> [EXERCISE DESCRIPTION]
Reproduce all of the entries below verbatim, but leave out the pictures.

> [ENTRIES PROVIDED]
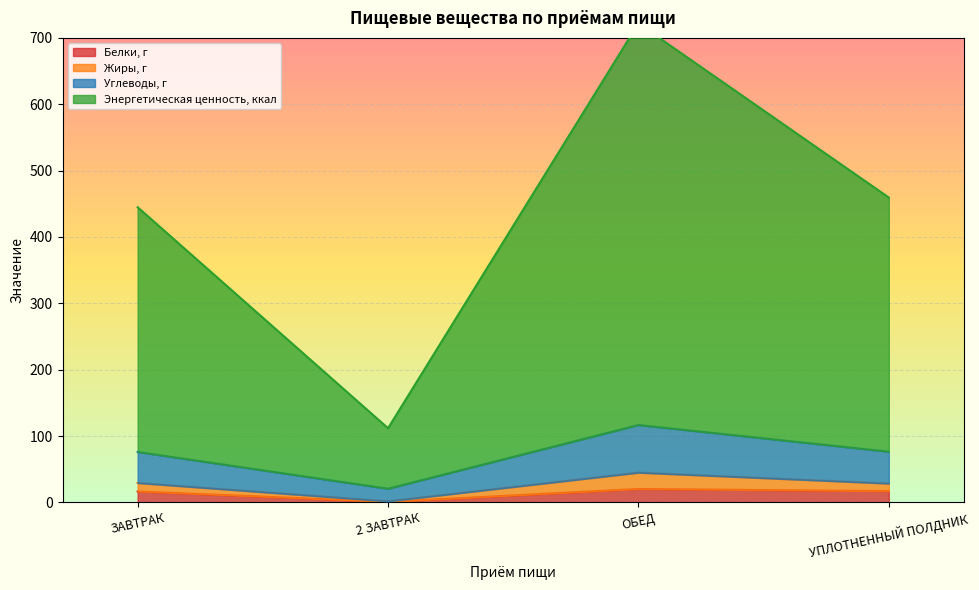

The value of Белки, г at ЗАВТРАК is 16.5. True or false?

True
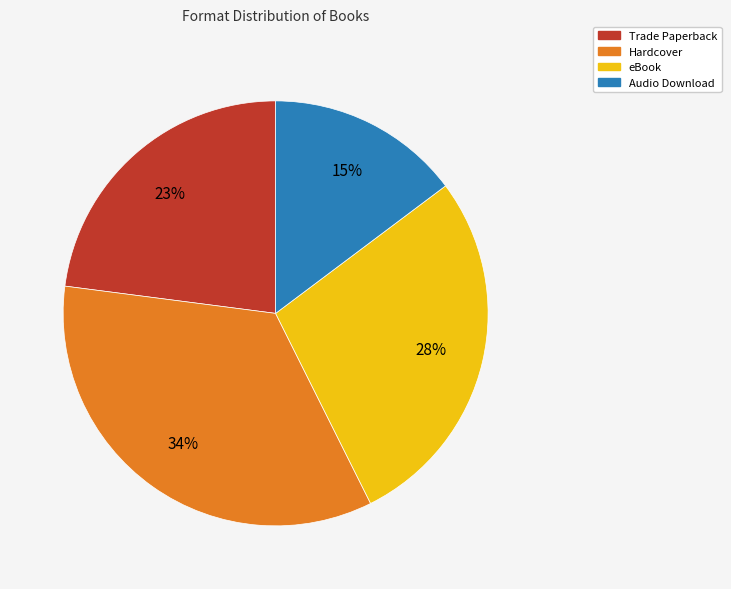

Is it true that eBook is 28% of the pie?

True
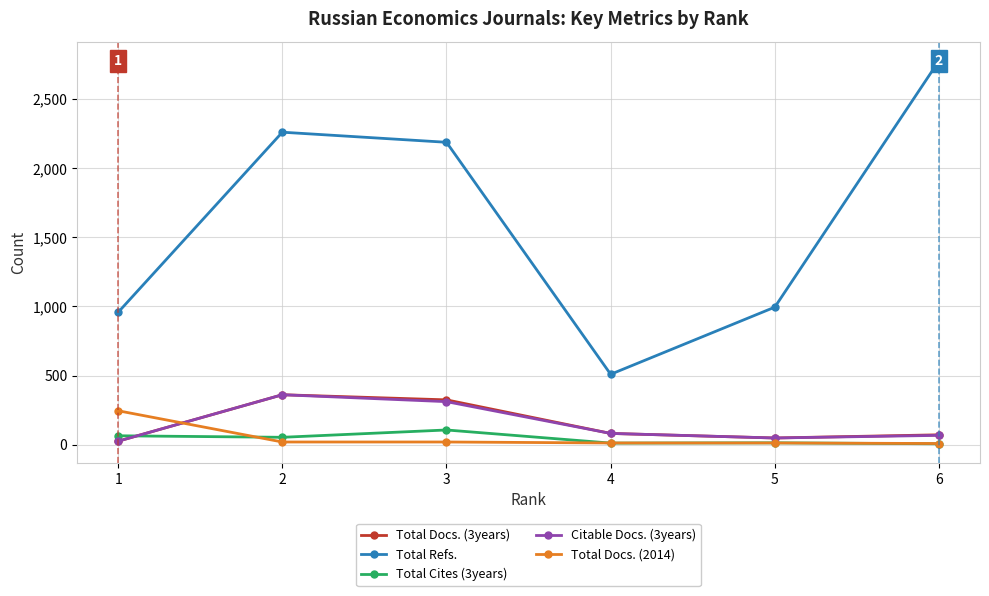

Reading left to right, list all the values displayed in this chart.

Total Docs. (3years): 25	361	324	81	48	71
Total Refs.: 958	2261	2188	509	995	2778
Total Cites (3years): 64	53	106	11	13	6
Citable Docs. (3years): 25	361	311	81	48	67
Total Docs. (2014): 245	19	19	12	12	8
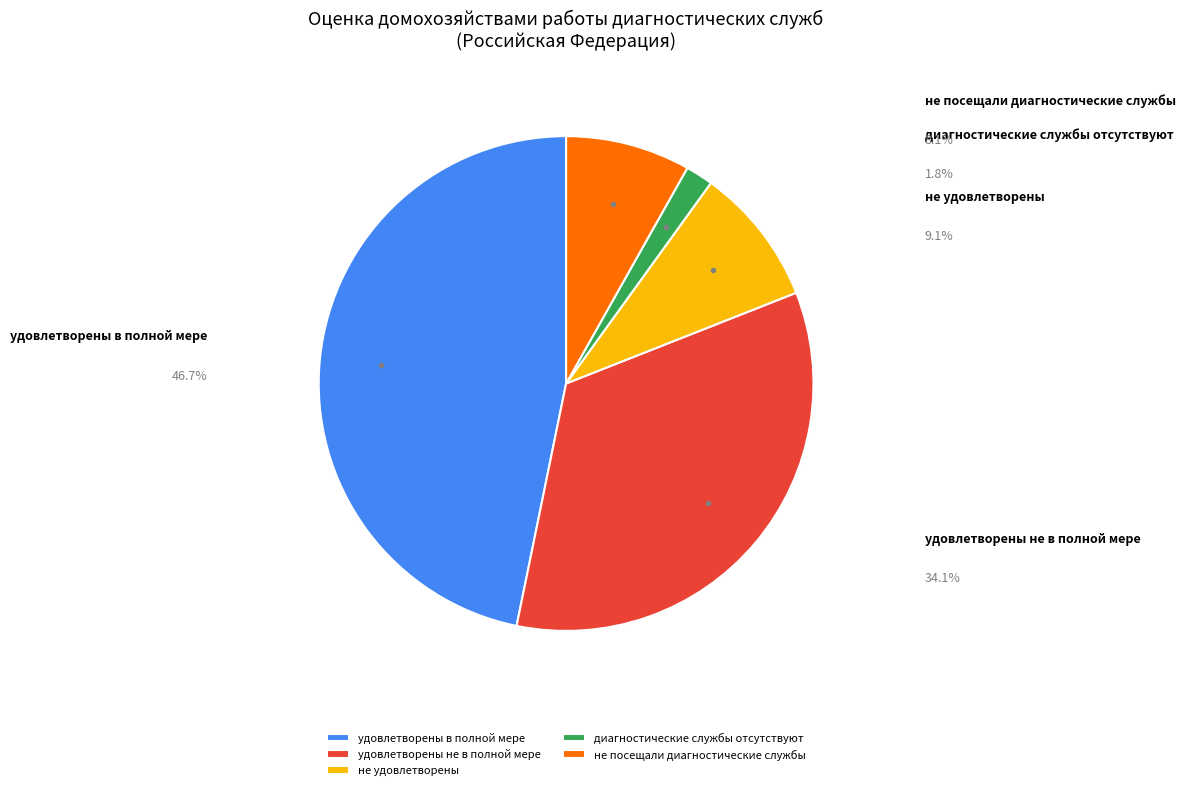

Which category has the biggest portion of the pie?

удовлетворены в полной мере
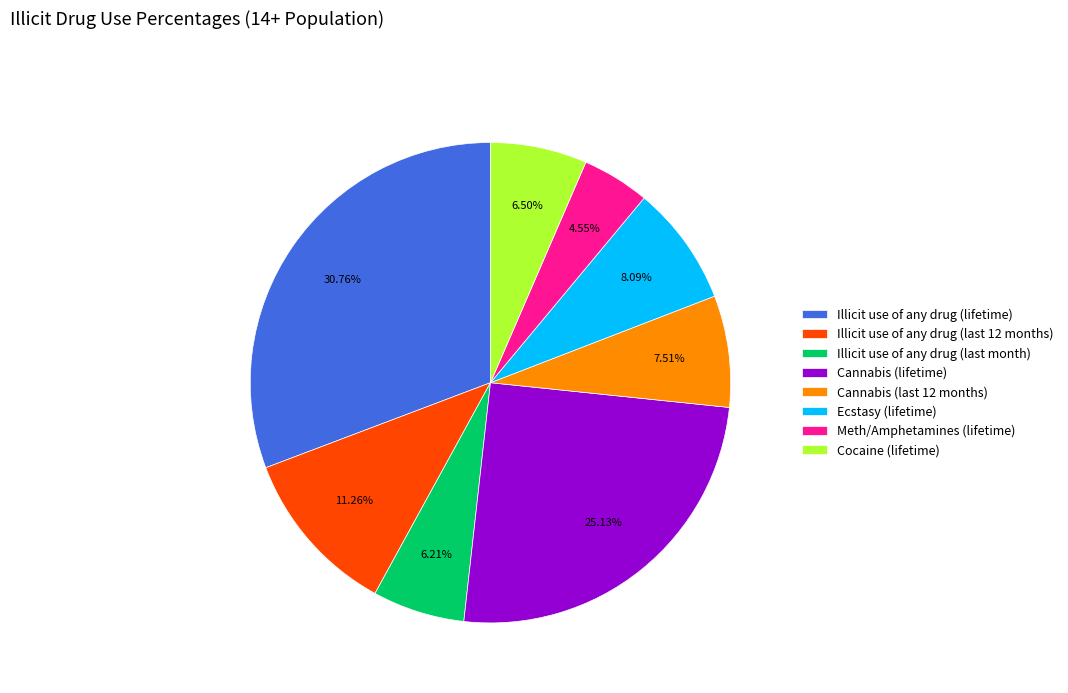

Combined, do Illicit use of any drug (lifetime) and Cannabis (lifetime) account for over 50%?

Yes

> [RESPONSE TO THE TASK]
The value of Белки, г at ЗАВТРАК is 16.5. True or false?

True

Is it true that eBook is 28% of the pie?

True

Reading left to right, list all the values displayed in this chart.

Total Docs. (3years): 25	361	324	81	48	71
Total Refs.: 958	2261	2188	509	995	2778
Total Cites (3years): 64	53	106	11	13	6
Citable Docs. (3years): 25	361	311	81	48	67
Total Docs. (2014): 245	19	19	12	12	8

Which category has the biggest portion of the pie?

удовлетворены в полной мере

Combined, do Illicit use of any drug (lifetime) and Cannabis (lifetime) account for over 50%?

Yes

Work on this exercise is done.